Brown's actions could have been prosecuted as a felony, but under the plea agreement the government brought only a misdemeanor charge and did not seek any jail time for Brown, who could be sentenced to up to one year in prison.
Raymond N. Hulser, a prosecutor on the Justice Department's campaign finance task force, defended the decision not to seek stiffer charges, citing the small amount of money involved.
"We're looking to do what is right as to his conduct and the amount of money," he said, adding that it was "a very fair and appropriate resolution." Brown's plea and that of the Lums are the first two cases produced by the task force, formed last fall to look into reports of widespread campaign-financing violations during the 1992-96 election cycles.
In setting Brown's sentencing for Nov. 21, U.S. District Judge Ricardo M. Urbina noted that he would study a probation report on Brown, and that he could be fined up to $100,000 on top of the one-year maximum jail sentence.

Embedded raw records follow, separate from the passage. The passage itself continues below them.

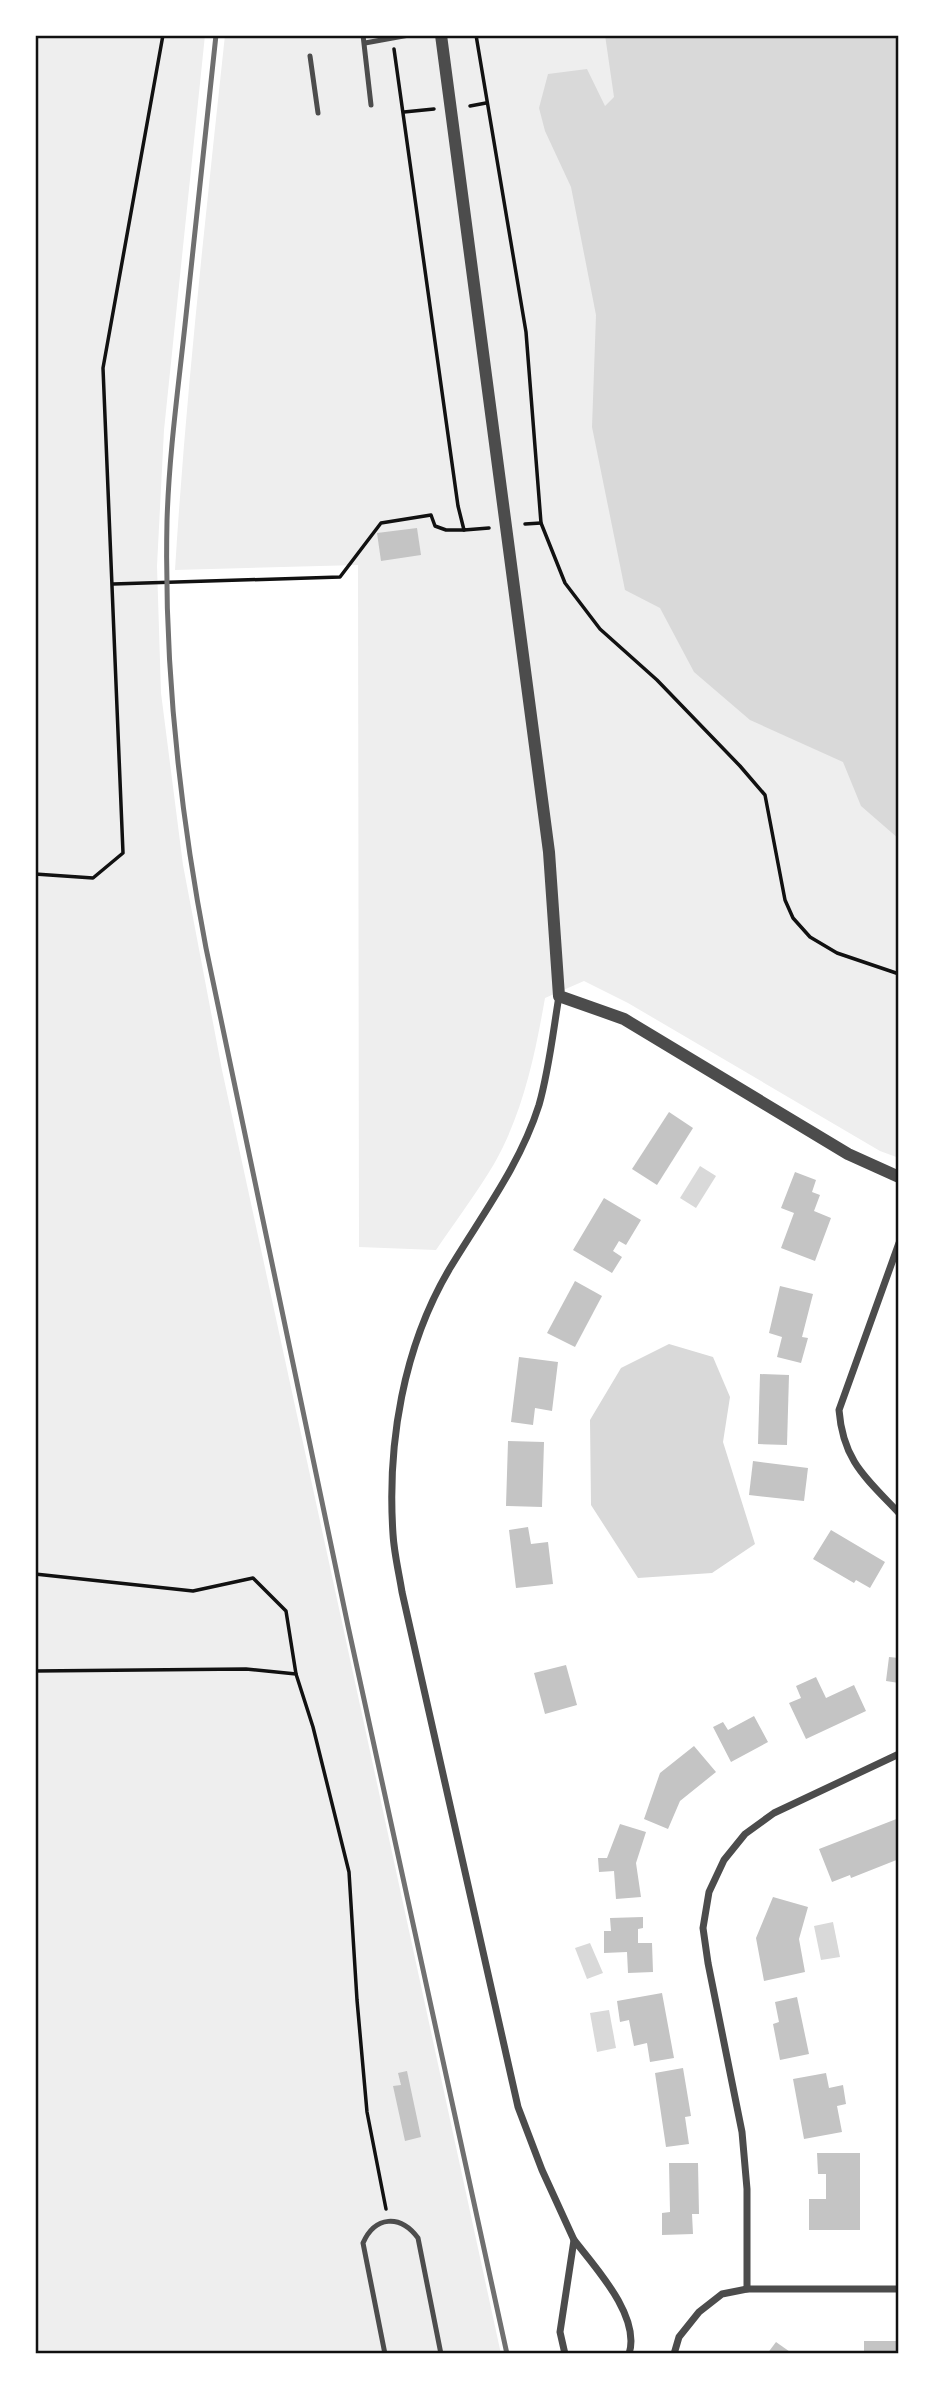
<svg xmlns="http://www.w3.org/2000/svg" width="934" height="2389" viewBox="0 0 934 2389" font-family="'Roboto Serif',serif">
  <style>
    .green { fill: #eee }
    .water { fill: #d9d9d9 }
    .building { fill: #c4c4c4 }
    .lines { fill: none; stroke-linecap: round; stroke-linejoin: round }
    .path { stroke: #111; stroke-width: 3.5 }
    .service { stroke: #4c4c4c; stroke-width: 5 }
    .minor { stroke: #4c4c4c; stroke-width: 7 }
    .tertiary { stroke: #4c4c4c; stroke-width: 12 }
    .rail { stroke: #707070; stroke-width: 5 }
    .neatline { fill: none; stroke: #111; stroke-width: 2.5 }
  </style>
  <rect width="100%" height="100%" fill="#fff"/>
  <g class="green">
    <path d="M 35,35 L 205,35 L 164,430 L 157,566 L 161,693 L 183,865 L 222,1070 L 501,2354 L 35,2354 Z"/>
    <path d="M 225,35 L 899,35 L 899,1158 L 880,1151 L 628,1003 L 584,981 L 545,998 C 535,1055 523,1113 494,1164 C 476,1194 455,1222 436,1250 L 359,1247 L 358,565 L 175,570 C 186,391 206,213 225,35 Z"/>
  </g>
  <g class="water">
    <path d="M 605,35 L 899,35 L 899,839 L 861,806 L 843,762 L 750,720 L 694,672 L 660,608 L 625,590 L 592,427 L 596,315 L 571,187 L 545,131 L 539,108 L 548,74 L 587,69 L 605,106 L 614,97 Z"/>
    <path d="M 700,1166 L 716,1176 L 696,1208 L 680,1198 Z"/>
    <path d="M 669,1344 L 713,1357 L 730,1397 L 723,1442 L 755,1544 L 712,1573 L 638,1578 L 591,1505 L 590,1420 L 621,1368 Z"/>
    <path d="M 833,1922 L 840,1957 L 821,1960 L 814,1926 Z"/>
    <path d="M 590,1943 L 603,1973 L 587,1979 L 575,1948 Z"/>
    <path d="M 609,2010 L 616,2048 L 597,2052 L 590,2013 Z"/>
  </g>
  <g class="building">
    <path d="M 417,528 L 421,555 L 381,561 L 377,533 Z"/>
    <path d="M 669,1112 L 693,1128 L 657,1185 L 632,1169 Z"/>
    <path d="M 795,1172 L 816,1180 L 812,1192 L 820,1195 L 814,1211 L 831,1218 L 815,1261 L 781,1248 L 794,1213 L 781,1208 Z"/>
    <path d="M 604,1198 L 641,1220 L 626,1245 L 619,1241 L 613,1251 L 622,1257 L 612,1273 L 573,1250 Z"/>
    <path d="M 575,1281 L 602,1296 L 575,1347 L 547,1333 Z"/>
    <path d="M 780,1286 L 813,1294 L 802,1337 L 808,1338 L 801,1363 L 777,1357 L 782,1337 L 769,1333 Z"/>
    <path d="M 519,1357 L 558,1362 L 552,1411 L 535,1408 L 533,1425 L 511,1422 Z"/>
    <path d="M 760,1374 L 789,1375 L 787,1445 L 758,1444 Z"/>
    <path d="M 508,1441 L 544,1442 L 542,1507 L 506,1506 Z"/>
    <path d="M 753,1461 L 808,1468 L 804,1501 L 749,1495 Z"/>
    <path d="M 528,1527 L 531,1544 L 548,1542 L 553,1584 L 516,1588 L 509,1530 Z"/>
    <path d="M 831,1530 L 885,1562 L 870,1588 L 856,1580 L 854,1583 L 813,1559 Z"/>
    <path d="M 889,1657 L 899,1658 L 899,1683 L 886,1681 Z"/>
    <path d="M 566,1665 L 577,1705 L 545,1714 L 534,1673 Z"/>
    <path d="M 816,1677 L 826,1698 L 854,1685 L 866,1711 L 806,1739 L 789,1703 L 801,1698 L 796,1686 Z"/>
    <path d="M 754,1716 L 768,1742 L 731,1762 L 713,1727 L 723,1722 L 728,1730 Z"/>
    <path d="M 694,1746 L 716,1772 L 680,1801 L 668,1829 L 644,1819 L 660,1773 Z"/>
    <path d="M 899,1818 L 899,1859 L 851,1878 L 850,1875 L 832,1882 L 819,1849 Z"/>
    <path d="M 620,1824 L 646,1832 L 636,1863 L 641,1897 L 616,1899 L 614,1871 L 599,1872 L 598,1858 L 607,1858 Z"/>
    <path d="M 773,1897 L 808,1907 L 799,1939 L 805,1972 L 764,1981 L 756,1938 Z"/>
    <path d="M 643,1917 L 643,1928 L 638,1929 L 638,1943 L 652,1943 L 653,1972 L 628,1973 L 627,1952 L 604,1953 L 604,1931 L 611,1931 L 610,1918 Z"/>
    <path d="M 662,1993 L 674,2058 L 650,2062 L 647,2043 L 634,2046 L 629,2020 L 620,2022 L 617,2001 Z"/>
    <path d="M 797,1997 L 809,2054 L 780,2060 L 773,2024 L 779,2022 L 775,2002 Z"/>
    <path d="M 683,2068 L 691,2116 L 685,2117 L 689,2144 L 666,2147 L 655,2073 Z"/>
    <path d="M 407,2071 L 421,2137 L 405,2141 L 393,2086 L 401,2085 L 398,2073 Z"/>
    <path d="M 826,2073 L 829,2088 L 843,2085 L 846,2104 L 837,2106 L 842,2132 L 804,2139 L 793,2079 Z"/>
    <path d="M 817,2153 L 860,2153 L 860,2230 L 809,2230 L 809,2199 L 826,2199 L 826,2174 L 818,2174 Z"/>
    <path d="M 669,2163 L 698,2163 L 699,2214 L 692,2214 L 693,2234 L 662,2235 L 662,2213 L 670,2212 Z"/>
    <rect x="864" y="2341" width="35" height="13"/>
    <path d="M 776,2342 L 793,2354 L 767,2354 Z"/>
  </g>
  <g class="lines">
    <g class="path">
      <path d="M 476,35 L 526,332 L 541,523 L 565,583 L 600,629 L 657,680 L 740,766 L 765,795 L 785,900 L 793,918 L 810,937 L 837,953 L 899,974"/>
      <path d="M 394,49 L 458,506 L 464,530 L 489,528"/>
      <path d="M 470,106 L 486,103"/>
      <path d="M 404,112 L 434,109"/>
      <path d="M 525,524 L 541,523"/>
      <path d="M 113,584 L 340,577 L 381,523 L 431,515 L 435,526 L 446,530 L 464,530"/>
      <path d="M 35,874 L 93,878 L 123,853 L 103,368 L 163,35"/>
      <path d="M 35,1574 L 193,1591 L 253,1578 L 286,1611 L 296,1674"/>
      <path d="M 35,1671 L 246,1669 L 296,1674 L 313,1727 L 349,1872 L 357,2000 L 367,2112 L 386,2209"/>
    </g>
    <g class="service">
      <path d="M 363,35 L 371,105"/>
      <path d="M 365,43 L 409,35"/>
      <path d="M 310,56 L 318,113"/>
      <path d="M 385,2354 L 363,2243 C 375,2216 400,2214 418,2238 L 441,2354"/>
    </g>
    <g class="minor">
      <path d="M 559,996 C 553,1032 549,1070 539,1105 C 520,1165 482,1215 450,1268 C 403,1347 387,1444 393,1534 C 394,1553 399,1573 402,1592 L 518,2107 L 542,2170 L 574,2240"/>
      <path d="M 899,1243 L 839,1410 C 843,1461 866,1478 899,1513"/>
      <path d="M 747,2289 L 747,2189 L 742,2132 L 708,1963 L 703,1928 L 709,1892 L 724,1860 L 745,1834 L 774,1813 L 899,1754"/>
      <path d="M 565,2354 L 560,2332 L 574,2240 C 596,2268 641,2317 629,2354"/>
      <path d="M 674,2354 L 679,2337 L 699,2312 L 722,2294 L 747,2289 L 899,2289"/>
    </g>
    <path class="tertiary" d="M 441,35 L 549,852 L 559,996 L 624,1019 L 848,1154 L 899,1177"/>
    <path class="rail" d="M 216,35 C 206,132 195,228 185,325 C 178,390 169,455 167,521 C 164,664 179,807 206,948 L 348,1626 L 507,2354"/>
  </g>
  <rect width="934" height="2389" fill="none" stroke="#ffffff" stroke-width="74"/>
  <rect x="37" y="37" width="860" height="2315" class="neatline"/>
</svg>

The investigation that led to Thursday's guilty plea was initiated by independent counsel Daniel S. Pearson, who was named to examine Ronald Brown's financial dealings.
His probe was expanded to include Michael Brown's campaign activities with the Lums. After Brown's death, that case and other matters were transferred to the Justice Department.
Michael Brown did not speak with reporters after the 19-minute court session, but his lawyer, William W. Taylor III, distributed a statement for him.
Saying he had "taken personal responsibility for a single misdemeanor violation," Brown said he has "fully cooperated" with the court, law enforcement agents and Justice Department prosecutors.
In explaining why the straw donors were not prosecuted or identified, Hulser said it is Justice Department policy to not charge "mere conduits."